-- EXERCISE --
Lines of the listing that contain "diff" need to be copied.

-- GIVEN DATA --
=====

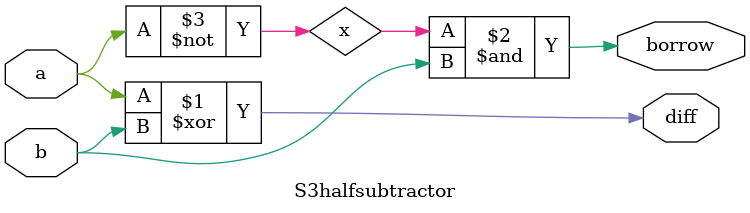
<source format=v>
`timescale 1ns / 1ps
module S3halfsubtractor(a,b,diff,borrow
    );
input a,b;
output diff,borrow;
wire diff,borrow,x;
xor x1(diff,a,b);
not n1(x,a);
and a1(borrow,x,b);
endmodule

</source>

=====

-- REPLY --
module S3halfsubtractor(a,b,diff,borrow
output diff,borrow;
wire diff,borrow,x;
xor x1(diff,a,b);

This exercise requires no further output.